• Explore the material:
A. List every neighborhood, district, and street named in the Heath Gallery passage.
B. Please retype the part of the Heath Gallery passage that opens with the words containing "The Heath Gallery" and closes with "other Harlem artists.".

• Text excerpt:

The Heath Gallery has been in Harlem’s Mount Morris Park District since 2002. Located on West 120th Street and Fifth Avenue, the gallery was opened by Saundra Alexis Heath and Thomas Heath to display contemporary art outside of the neighborhoods traditionally associated with modern art. “We wanted to make a point that the entire art community wasn’t in SoHo,” Saundra Alexis Heath said. The couple chose the gallery’s location in Harlem with an awareness that traditional gallery spaces are not always welcoming to brown and Black people. They want the gallery to be a space “where the community felt comfortable coming inside, and where it was normalized to talk about art” according to Heath. Recently reopened, the collection features pieces from Thomas Heath’s own work and other Harlem artists.

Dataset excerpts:
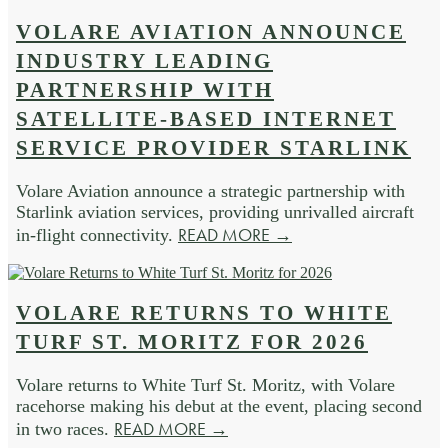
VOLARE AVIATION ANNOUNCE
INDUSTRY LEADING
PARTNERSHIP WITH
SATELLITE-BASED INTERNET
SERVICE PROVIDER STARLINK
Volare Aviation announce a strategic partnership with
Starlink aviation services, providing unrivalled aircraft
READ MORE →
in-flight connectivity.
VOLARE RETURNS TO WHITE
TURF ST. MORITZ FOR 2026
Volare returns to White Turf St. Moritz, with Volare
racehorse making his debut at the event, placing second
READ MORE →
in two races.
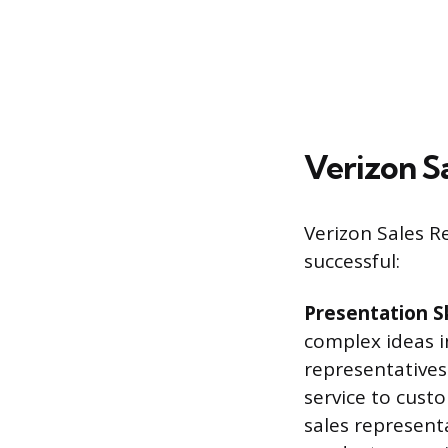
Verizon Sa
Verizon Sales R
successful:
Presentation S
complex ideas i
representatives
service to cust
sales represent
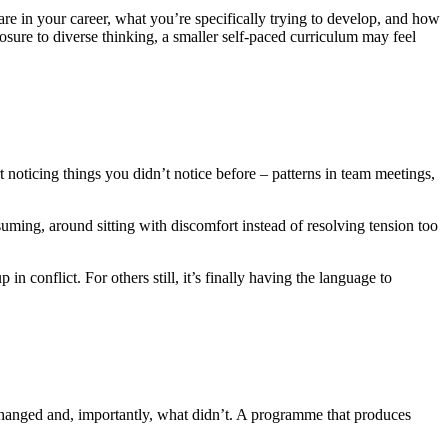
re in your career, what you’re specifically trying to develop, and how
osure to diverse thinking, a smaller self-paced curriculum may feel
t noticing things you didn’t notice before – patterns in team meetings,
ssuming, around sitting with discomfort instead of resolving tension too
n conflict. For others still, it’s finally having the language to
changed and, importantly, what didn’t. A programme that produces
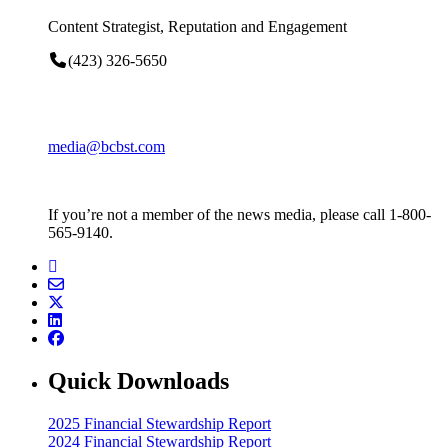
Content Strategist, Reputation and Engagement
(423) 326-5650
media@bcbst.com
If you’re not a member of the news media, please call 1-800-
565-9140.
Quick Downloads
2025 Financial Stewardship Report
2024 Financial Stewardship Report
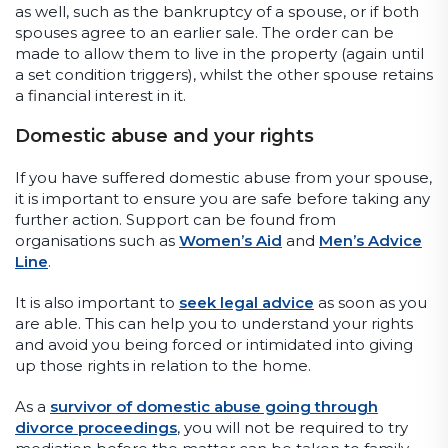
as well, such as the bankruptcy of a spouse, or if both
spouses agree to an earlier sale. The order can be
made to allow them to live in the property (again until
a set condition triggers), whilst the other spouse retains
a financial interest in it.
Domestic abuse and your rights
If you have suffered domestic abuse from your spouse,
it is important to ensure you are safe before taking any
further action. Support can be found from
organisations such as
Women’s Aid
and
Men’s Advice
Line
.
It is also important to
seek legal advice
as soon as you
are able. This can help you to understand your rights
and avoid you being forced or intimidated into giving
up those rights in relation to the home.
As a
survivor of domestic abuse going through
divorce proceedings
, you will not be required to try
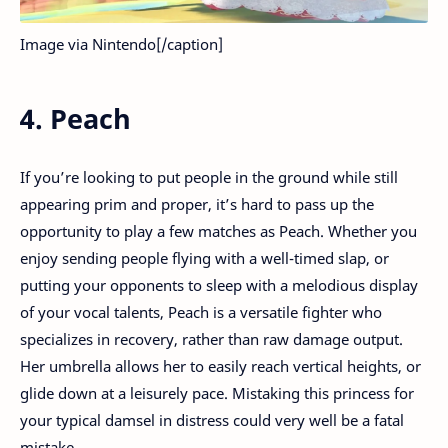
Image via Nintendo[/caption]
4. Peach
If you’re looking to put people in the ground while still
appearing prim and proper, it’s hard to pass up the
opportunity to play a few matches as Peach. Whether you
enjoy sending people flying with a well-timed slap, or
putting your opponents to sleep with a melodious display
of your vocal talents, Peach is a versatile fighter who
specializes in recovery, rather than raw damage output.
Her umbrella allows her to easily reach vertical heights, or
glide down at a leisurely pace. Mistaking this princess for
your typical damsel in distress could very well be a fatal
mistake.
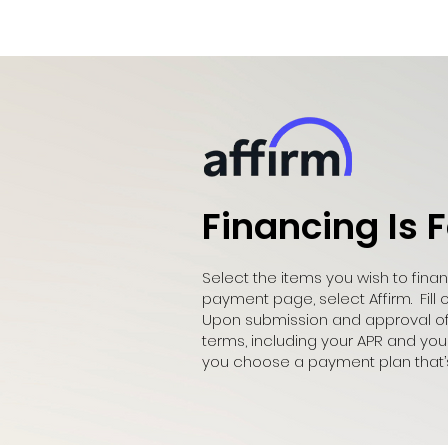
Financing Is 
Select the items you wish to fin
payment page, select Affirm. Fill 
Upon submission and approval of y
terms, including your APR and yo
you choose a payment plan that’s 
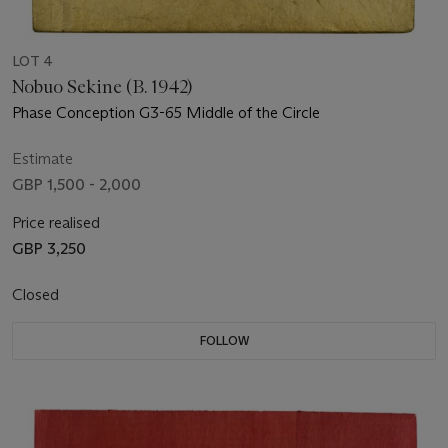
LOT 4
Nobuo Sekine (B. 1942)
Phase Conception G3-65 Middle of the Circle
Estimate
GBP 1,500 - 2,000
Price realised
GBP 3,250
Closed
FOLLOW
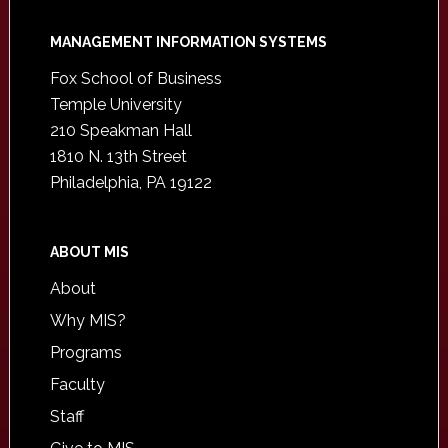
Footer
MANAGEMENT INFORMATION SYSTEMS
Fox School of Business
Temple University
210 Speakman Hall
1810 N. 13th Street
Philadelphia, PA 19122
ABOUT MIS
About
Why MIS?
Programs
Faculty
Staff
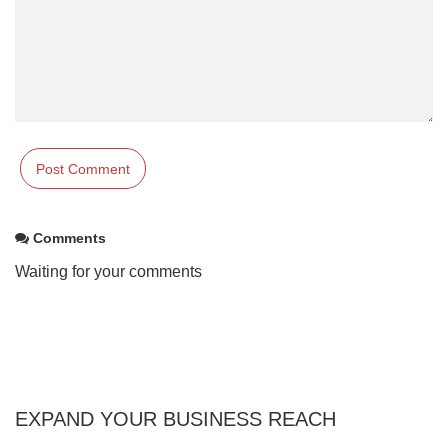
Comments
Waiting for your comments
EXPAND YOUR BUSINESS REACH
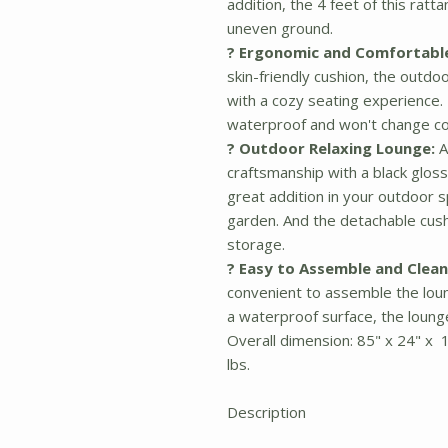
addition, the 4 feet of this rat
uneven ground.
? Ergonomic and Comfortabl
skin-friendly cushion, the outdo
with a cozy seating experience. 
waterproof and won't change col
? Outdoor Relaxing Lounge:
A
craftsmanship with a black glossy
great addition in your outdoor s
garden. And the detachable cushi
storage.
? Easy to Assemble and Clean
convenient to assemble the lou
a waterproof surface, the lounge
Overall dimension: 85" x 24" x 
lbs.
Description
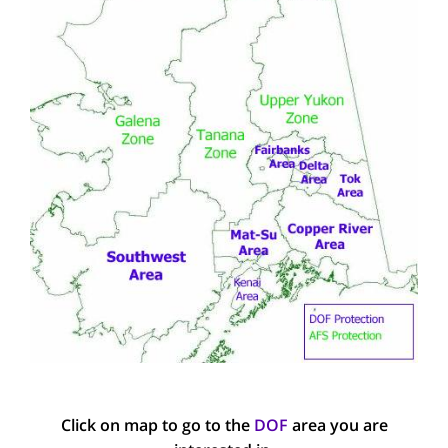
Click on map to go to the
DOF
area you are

• Answers for this exercise:
A. Harlem, Mount Morris Park District, West 120th Street, Fifth Avenue, SoHo

B.
The Heath Gallery has been in Harlem’s Mount Morris Park District since 2002. Located on West 120th Street and Fifth Avenue, the gallery was opened by Saundra Alexis Heath and Thomas Heath to display contemporary art outside of the neighborhoods traditionally associated with modern art. “We wanted to make a point that the entire art community wasn’t in SoHo,” Saundra Alexis Heath said. The couple chose the gallery’s location in Harlem with an awareness that traditional gallery spaces are not always welcoming to brown and Black people. They want the gallery to be a space “where the community felt comfortable coming inside, and where it was normalized to talk about art” according to Heath. Recently reopened, the collection features pieces from Thomas Heath’s own work and other Harlem artists.